> _EXTRACT TO READ_:
______________________________
Your ridiculous article is exactly why I choose not to associate with most breastfeeders. The term "breastfeeding nazi" came about for a reason. No one likes a brow beater.

Stacey. Stacey.

Also its called pumping that takes care of nurisng in a bathroom and the "glares" lol. Dont complain when theres an easy fix. You cant change millions of people but you can change you. Either deal with people disrespecting you and ignore it, or if it bothers you SO much try something else!


And lastly showing cleavage is not the same as showing a nipple. Thats like saying wearing tight pants is the same as showing your naked booty. ITS NOT

nonmember avatar Ann

Coco, pumped milk should only be used when a nursing mom can't be with her baby. She would still have to pump while the baby is taking the bottle in order to keep her milk supply up to the baby's needs. Plus, many babies refuse a bottle from their mothers. My son would only take a bottle of my milk from my husband if I was out of the house, and even then he had to be absolutely starving to not try to hold out for my return.
As for teenage boys snickering, I think it's good for them to see women use their breasts as nature intended and not just as sexual objects. I was at the big 50th anniversary La Leche League conference a few years ago and some of the leaders' teenagers were helping out in the kids' activity room and other events during the weekend. The boys who grew up around nursing as completely normal didn't bat an eye at the hundreds of nursing moms and were some of the most polite, respectful teenagers I have ever encountered.

nonmember avatar jice

Stacey you do realize that not every nursing mother owns a pump, or even can pump. It's not as easy as it sounds. It would take me 3-4 days of waking up at 4am to pump 4 oz for my first and I decided it wasn't worth it and that my babies would get it straight from the source. Plus there are a lot of women who don't believe in offering their children artificial nipples including bottles and pacifiers, and I believe they have that right to choose that for their children on not be shunned out of public because of it.

Twigmas Twigmas

My first baby would not take a bottle. Ever. So there isn't always "an easy fix."

mande... manderspanders

But pumping isn't an "easy" fix. Pumps are not as efficient at sucking as a nursing baby.And there's the whole mess with storage, transporting, etc.
______________________________
> _DIRECTIONS_:
1. In the breastfeeding comments, how long did it take jice to pump 4 oz for a first baby?
2. Copy everything in the breastfeeding comments from "nonmember avatar jice" down to "storage, transporting, etc.".
The listing isn't needed for this work.

> _Collected data_:
______________________________
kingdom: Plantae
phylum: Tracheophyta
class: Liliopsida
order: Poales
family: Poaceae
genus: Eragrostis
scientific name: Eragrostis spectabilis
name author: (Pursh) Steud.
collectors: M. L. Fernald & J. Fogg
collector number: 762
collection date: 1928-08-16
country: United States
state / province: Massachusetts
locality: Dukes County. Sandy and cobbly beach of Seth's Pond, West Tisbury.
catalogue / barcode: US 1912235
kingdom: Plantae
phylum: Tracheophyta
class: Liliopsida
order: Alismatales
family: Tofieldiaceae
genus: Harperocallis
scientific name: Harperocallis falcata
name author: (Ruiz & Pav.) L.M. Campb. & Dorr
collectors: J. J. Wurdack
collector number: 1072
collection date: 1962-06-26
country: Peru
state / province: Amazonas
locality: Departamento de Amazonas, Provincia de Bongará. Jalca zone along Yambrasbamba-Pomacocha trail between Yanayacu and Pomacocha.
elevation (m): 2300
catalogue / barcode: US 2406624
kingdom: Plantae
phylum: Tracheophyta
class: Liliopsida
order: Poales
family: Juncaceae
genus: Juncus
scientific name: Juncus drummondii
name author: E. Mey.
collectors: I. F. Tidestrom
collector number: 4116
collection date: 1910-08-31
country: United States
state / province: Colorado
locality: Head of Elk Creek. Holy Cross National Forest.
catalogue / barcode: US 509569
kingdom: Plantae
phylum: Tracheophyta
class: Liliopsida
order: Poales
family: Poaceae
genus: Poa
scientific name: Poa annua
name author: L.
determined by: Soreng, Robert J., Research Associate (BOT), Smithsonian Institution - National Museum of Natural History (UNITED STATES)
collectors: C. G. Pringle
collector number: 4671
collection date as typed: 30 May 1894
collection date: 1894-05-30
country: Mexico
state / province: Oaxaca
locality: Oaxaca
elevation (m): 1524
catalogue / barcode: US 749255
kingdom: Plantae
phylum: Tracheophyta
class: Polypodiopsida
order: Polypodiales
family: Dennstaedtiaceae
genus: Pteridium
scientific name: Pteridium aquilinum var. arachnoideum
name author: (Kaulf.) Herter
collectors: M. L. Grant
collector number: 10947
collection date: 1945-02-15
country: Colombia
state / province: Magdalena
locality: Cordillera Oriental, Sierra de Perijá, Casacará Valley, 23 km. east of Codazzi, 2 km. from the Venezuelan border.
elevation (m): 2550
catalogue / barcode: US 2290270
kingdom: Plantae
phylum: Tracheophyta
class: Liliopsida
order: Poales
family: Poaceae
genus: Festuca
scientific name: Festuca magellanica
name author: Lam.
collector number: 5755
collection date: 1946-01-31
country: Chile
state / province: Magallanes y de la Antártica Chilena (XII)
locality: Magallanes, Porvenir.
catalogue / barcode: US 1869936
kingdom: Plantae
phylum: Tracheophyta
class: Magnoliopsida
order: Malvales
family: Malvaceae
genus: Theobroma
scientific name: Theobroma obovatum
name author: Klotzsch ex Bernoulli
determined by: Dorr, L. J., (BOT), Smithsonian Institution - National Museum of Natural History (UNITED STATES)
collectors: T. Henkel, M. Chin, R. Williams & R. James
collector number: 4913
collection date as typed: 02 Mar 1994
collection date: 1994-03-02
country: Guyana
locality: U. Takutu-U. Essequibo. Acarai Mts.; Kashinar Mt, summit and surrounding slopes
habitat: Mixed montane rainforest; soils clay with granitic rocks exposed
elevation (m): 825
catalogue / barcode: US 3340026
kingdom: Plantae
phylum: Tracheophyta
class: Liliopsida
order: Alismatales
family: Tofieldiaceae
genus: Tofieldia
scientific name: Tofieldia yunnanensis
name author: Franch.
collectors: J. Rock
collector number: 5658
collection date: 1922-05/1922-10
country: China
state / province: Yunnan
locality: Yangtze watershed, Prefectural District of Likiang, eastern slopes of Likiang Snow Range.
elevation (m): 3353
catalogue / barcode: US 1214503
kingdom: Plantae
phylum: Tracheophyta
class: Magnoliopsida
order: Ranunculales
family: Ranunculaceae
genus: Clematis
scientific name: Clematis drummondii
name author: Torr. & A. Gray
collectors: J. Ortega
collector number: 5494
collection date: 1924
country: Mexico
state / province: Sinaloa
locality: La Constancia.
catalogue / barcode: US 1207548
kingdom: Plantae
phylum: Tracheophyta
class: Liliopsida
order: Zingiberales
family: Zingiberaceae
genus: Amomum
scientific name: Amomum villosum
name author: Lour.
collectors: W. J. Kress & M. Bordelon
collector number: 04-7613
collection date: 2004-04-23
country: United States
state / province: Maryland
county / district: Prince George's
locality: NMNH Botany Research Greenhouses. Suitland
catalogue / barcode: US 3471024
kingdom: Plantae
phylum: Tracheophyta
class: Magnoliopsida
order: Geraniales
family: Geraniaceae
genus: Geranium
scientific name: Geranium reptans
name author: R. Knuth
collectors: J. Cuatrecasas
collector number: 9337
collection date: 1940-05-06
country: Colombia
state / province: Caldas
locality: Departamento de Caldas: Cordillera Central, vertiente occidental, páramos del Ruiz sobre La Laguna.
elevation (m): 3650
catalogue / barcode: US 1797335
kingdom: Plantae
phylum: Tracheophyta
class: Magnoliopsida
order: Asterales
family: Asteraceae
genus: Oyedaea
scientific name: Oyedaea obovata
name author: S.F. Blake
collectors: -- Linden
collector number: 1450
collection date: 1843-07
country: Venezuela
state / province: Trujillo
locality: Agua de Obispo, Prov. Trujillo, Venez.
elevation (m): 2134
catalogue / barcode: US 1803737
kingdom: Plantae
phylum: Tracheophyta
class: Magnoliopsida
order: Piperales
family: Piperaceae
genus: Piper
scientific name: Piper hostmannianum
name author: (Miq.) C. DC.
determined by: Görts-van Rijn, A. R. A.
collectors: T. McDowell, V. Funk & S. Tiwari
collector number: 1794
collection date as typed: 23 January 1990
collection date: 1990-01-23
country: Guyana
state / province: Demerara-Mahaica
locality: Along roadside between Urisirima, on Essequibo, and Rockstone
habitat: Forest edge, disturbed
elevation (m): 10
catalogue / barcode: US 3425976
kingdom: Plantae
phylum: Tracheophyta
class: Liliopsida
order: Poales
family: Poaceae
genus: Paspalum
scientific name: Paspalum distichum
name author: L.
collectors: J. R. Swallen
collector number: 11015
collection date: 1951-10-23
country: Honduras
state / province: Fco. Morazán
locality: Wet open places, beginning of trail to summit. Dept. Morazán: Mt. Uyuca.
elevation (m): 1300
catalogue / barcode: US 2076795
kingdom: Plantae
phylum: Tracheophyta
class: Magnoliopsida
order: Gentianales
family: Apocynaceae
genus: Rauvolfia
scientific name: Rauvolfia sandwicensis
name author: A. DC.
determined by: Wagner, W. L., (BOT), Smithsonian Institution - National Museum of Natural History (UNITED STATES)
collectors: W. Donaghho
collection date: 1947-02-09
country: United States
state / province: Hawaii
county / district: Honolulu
______________________________
> _WRITTEN ANSWERS_:
1. 3-4 days of waking up at 4am.

2.
nonmember avatar jice

Stacey you do realize that not every nursing mother owns a pump, or even can pump. It's not as easy as it sounds. It would take me 3-4 days of waking up at 4am to pump 4 oz for my first and I decided it wasn't worth it and that my babies would get it straight from the source. Plus there are a lot of women who don't believe in offering their children artificial nipples including bottles and pacifiers, and I believe they have that right to choose that for their children on not be shunned out of public because of it.

Twigmas Twigmas

My first baby would not take a bottle. Ever. So there isn't always "an easy fix."

mande... manderspanders

But pumping isn't an "easy" fix. Pumps are not as efficient at sucking as a nursing baby.And there's the whole mess with storage, transporting, etc.